▶ EXERCISE GOAL: Among the entries below, find the lines with the word "MAPE" and return them.

(INPUT RECORDS Opens)

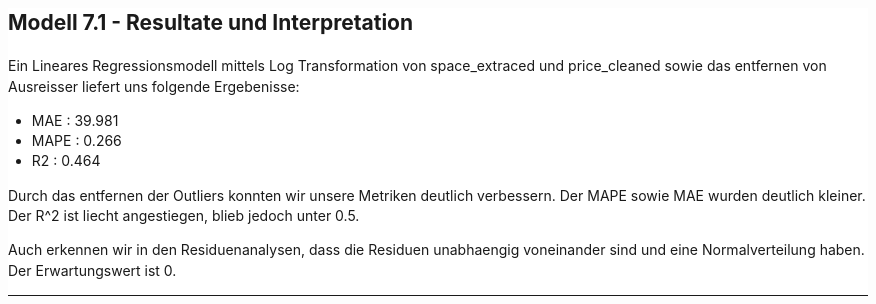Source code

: ## Modell 7.1 - Resultate und Interpretation

Ein Lineares Regressionsmodell mittels Log Transformation von space_extraced und price_cleaned sowie das entfernen von Ausreisser liefert uns folgende Ergebenisse:

- MAE   : 39.981
- MAPE  : 0.266
- R2    : 0.464

Durch das entfernen der Outliers konnten wir unsere Metriken deutlich verbessern. Der MAPE sowie MAE wurden deutlich kleiner. Der R^2 ist liecht angestiegen, blieb jedoch unter 0.5. 

Auch erkennen wir in den Residuenanalysen, dass die Residuen unabhaengig voneinander sind und eine Normalverteilung haben. Der Erwartungswert ist 0.

---
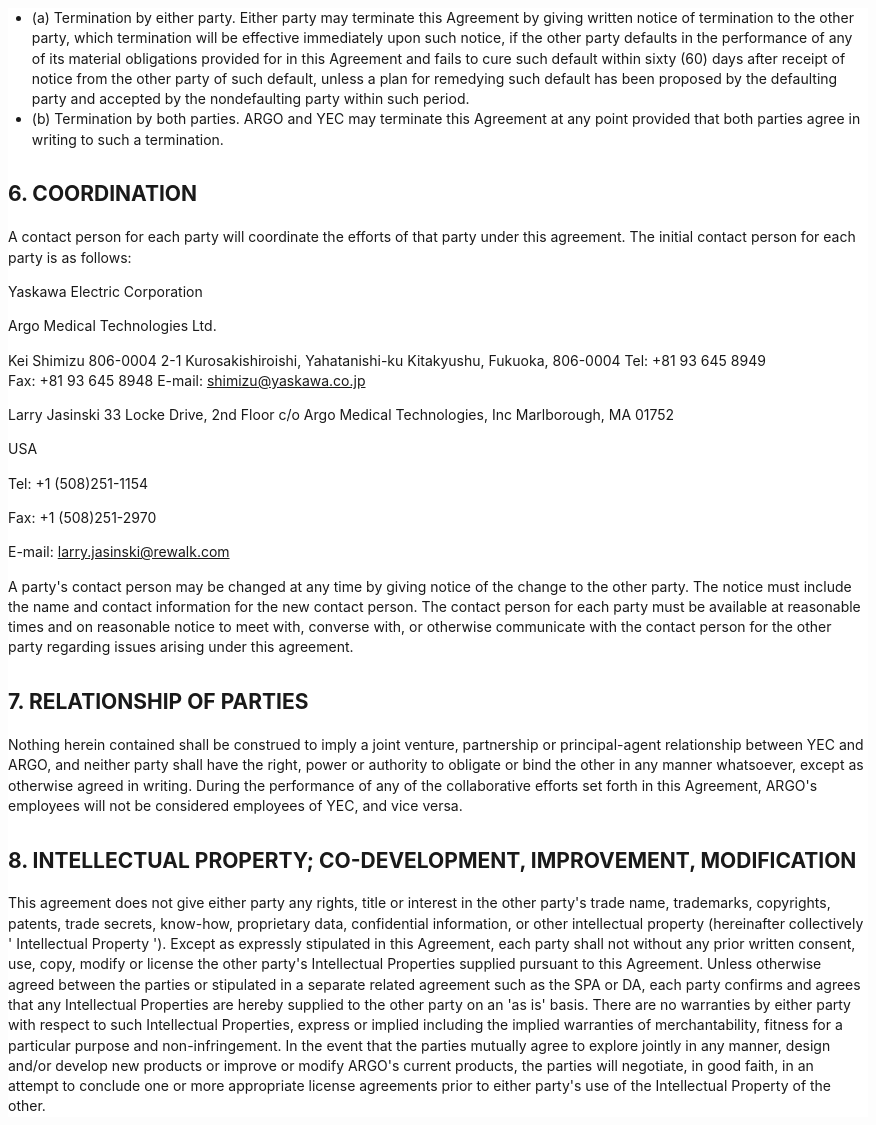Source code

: - (a) Termination by either party. Either party may terminate this Agreement by giving written notice of termination to the other party, which termination will be effective immediately upon such notice, if the other party defaults in the performance of any of its material obligations provided for in this Agreement and fails to cure such default within sixty (60) days after receipt of notice from the other party of such default, unless a plan for remedying such default has been proposed by the defaulting party and accepted by the nondefaulting party within such period.
- (b) Termination by both parties. ARGO and YEC may terminate this Agreement at any point provided that both parties agree in writing to such a termination.

## 6. COORDINATION

A contact person for each party will coordinate the efforts of that party under this agreement. The initial contact person for each party is as follows:

Yaskawa Electric Corporation

Argo Medical Technologies Ltd.

Kei Shimizu 806-0004 2-1 Kurosakishiroishi, Yahatanishi-ku Kitakyushu, Fukuoka, 806-0004 Tel: +81 93 645 8949 Fax: +81 93 645 8948 E-mail: shimizu@yaskawa.co.jp

Larry Jasinski 33 Locke Drive, 2nd Floor c/o Argo Medical Technologies, Inc Marlborough, MA 01752

USA

Tel: +1 (508)251-1154

Fax: +1 (508)251-2970

E-mail: larry.jasinski@rewalk.com

A party's contact person may be changed at any time by giving notice of the change to the other party. The notice must include the name and contact information for the new contact person. The contact person for each party must be available at reasonable times and on reasonable notice to meet with, converse with, or otherwise communicate with the contact person for the other party regarding issues arising under this agreement.

## 7. RELATIONSHIP OF PARTIES

Nothing herein contained shall be construed to imply a joint venture, partnership or principal-agent relationship between YEC and ARGO, and neither party shall have the right, power or authority to obligate or bind the other in any manner whatsoever, except as otherwise agreed in writing. During the performance of any of the collaborative efforts set forth in this Agreement, ARGO's employees will not be considered employees of YEC, and vice versa.

## 8. INTELLECTUAL PROPERTY; CO-DEVELOPMENT, IMPROVEMENT, MODIFICATION

This agreement does not give either party any rights, title or interest in the other party's trade name, trademarks, copyrights, patents, trade secrets, know-how, proprietary data, confidential information, or other intellectual property (hereinafter collectively ' Intellectual Property '). Except as expressly stipulated in this Agreement, each party shall not without any prior written consent, use, copy, modify or license the other party's Intellectual Properties supplied pursuant to this Agreement. Unless otherwise agreed between the parties or stipulated in a separate related agreement such as the SPA or DA, each party confirms and agrees that any Intellectual Properties are hereby supplied to the other party on an 'as is' basis. There are no warranties by either party with respect to such Intellectual Properties, express or implied including the implied warranties of merchantability, fitness for a particular purpose and non-infringement. In the event that the parties mutually agree to explore jointly in any manner, design and/or develop new products or improve or modify ARGO's current products, the parties will negotiate, in good faith, in an attempt to conclude one or more appropriate license agreements prior to either party's use of the Intellectual Property of the other.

(INPUT RECORDS Closes)

▶ REPLY TO THE TASK:
- MAPE  : 0.266
Durch das entfernen der Outliers konnten wir unsere Metriken deutlich verbessern. Der MAPE sowie MAE wurden deutlich kleiner. Der R^2 ist liecht angestiegen, blieb jedoch unter 0.5. 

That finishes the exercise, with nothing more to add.